Itemized modification records:
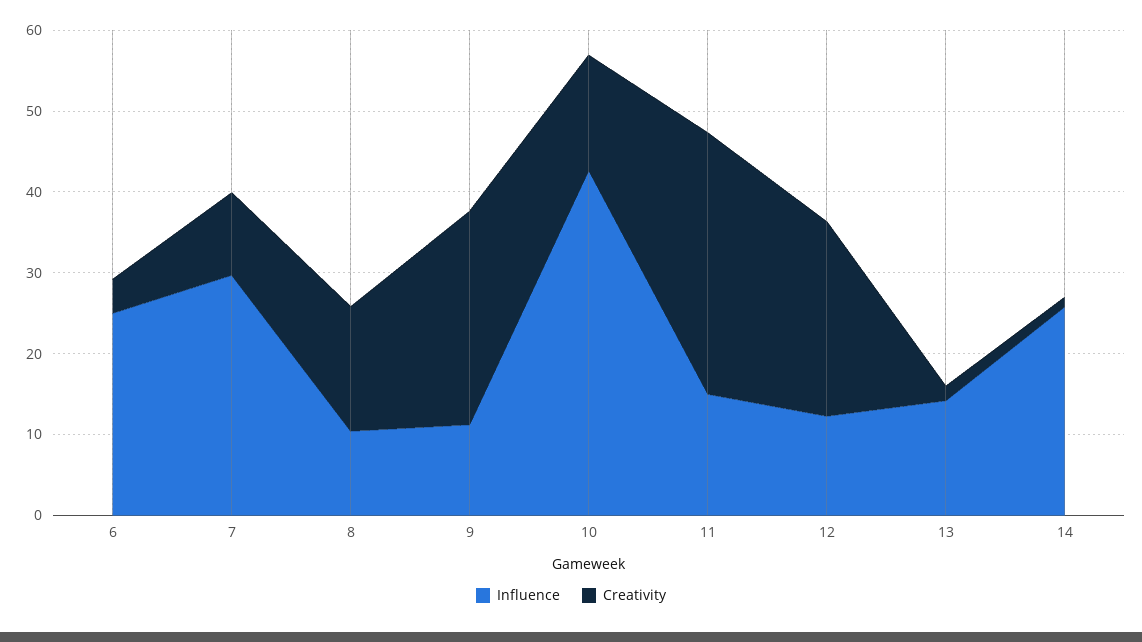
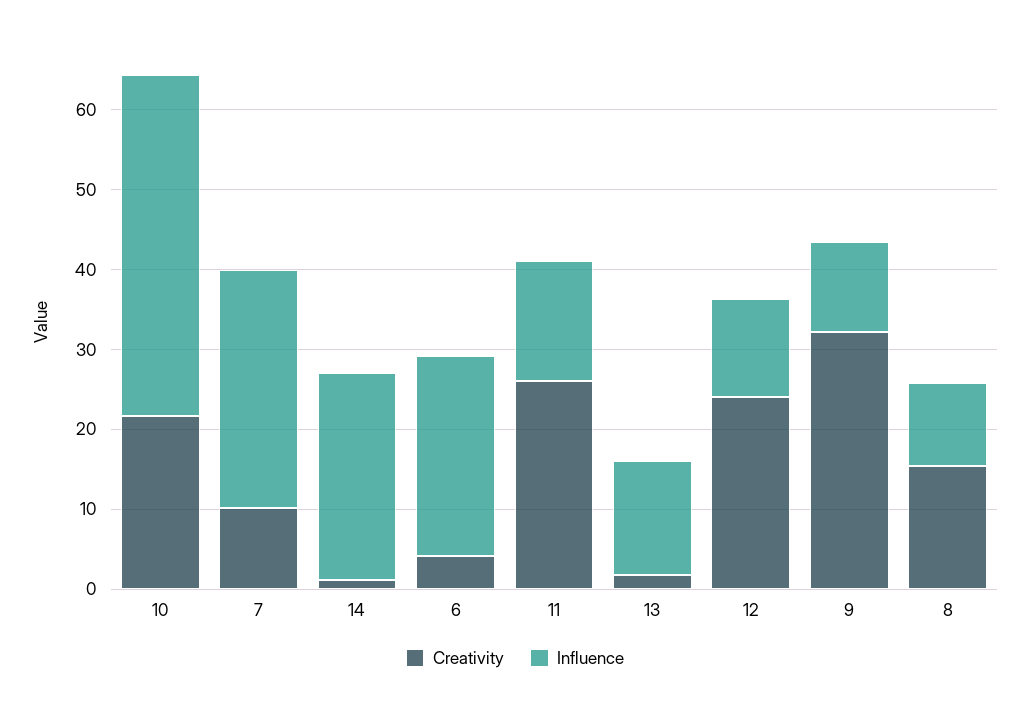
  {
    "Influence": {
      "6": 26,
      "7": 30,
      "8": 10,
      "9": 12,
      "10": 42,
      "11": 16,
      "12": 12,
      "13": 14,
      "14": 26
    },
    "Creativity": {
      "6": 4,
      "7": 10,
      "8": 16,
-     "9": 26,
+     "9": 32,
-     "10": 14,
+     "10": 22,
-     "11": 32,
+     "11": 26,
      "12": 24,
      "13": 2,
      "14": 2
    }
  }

==

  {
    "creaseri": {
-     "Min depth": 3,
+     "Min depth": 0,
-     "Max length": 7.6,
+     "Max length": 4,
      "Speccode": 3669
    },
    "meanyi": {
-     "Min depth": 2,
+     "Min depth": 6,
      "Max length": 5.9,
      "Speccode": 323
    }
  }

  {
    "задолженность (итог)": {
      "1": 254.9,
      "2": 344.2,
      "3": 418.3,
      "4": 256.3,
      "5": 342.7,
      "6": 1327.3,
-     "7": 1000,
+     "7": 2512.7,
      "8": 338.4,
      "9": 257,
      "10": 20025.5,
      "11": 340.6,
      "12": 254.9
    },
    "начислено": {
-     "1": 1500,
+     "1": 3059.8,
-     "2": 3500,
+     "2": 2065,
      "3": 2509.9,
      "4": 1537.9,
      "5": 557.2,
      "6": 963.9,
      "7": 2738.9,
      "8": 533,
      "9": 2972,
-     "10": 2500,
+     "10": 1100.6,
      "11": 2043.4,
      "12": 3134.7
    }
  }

---

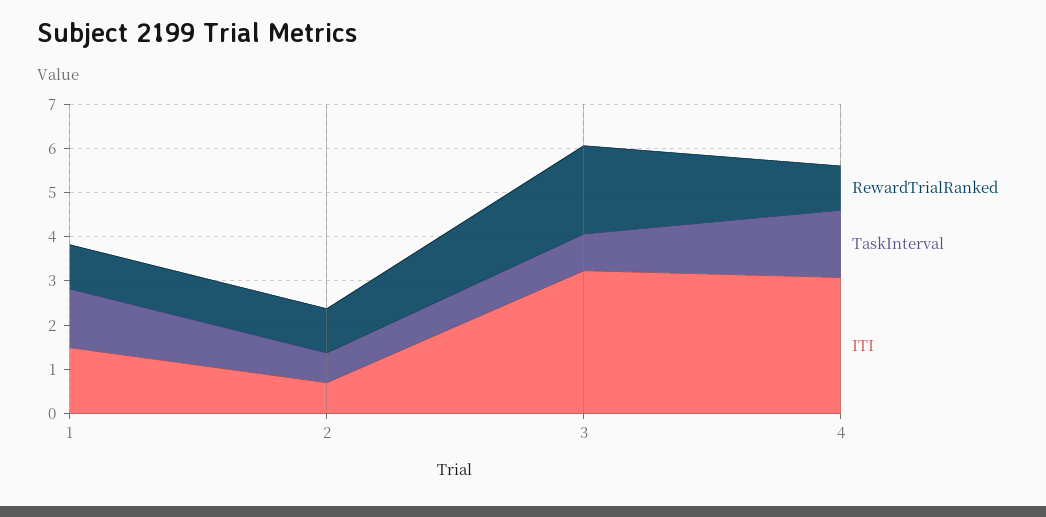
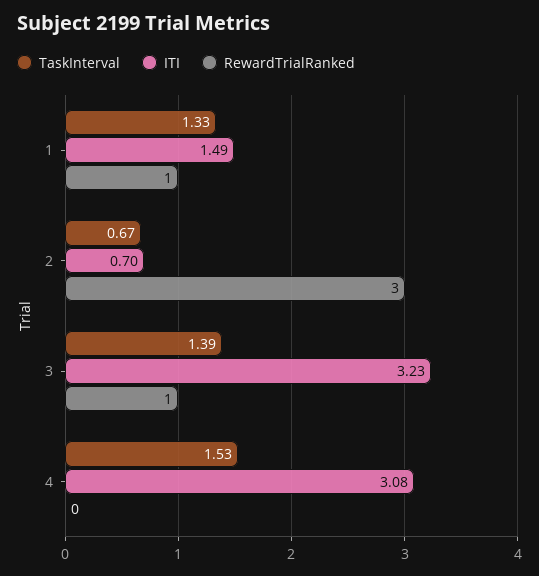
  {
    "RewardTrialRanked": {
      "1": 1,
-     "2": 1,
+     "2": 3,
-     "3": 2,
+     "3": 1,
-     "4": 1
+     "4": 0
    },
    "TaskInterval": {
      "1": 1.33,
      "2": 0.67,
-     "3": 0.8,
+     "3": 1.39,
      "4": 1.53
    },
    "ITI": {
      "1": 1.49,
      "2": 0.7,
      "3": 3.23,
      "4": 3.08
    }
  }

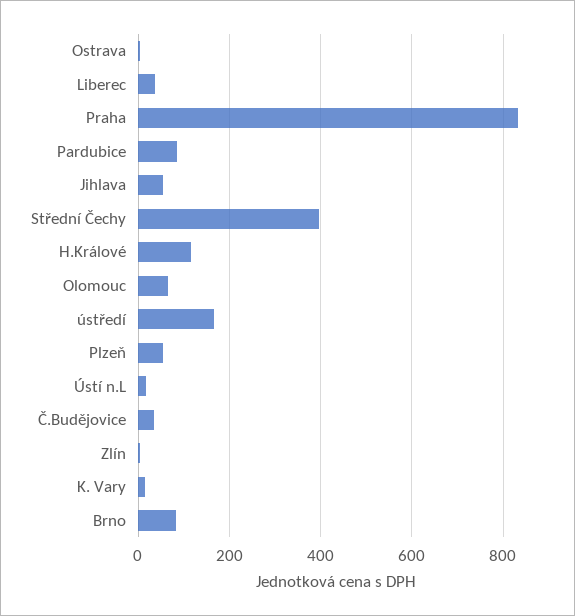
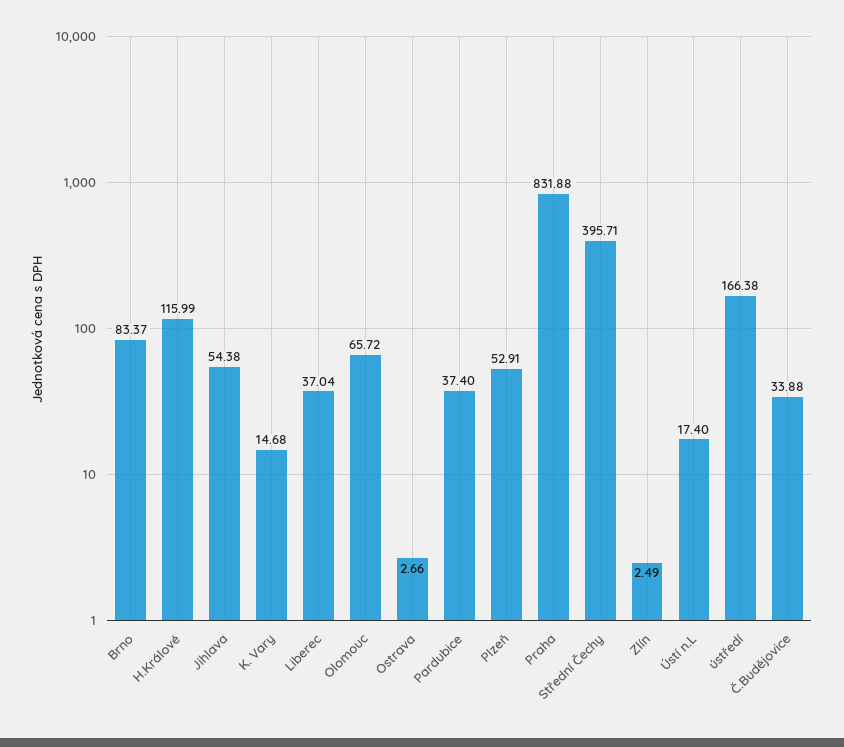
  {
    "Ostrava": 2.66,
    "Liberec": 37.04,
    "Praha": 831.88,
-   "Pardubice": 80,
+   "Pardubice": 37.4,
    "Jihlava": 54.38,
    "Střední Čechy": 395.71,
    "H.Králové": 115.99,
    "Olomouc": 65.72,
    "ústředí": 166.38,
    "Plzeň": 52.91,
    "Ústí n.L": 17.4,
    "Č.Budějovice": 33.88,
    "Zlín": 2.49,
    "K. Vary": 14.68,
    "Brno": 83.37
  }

INSTRUCTION: The word "depth" appears in some lines above. Return every one of those lines.

SOLUTION TO THE EXERCISE:
-     "Min depth": 3,
+     "Min depth": 0,
-     "Min depth": 2,
+     "Min depth": 6,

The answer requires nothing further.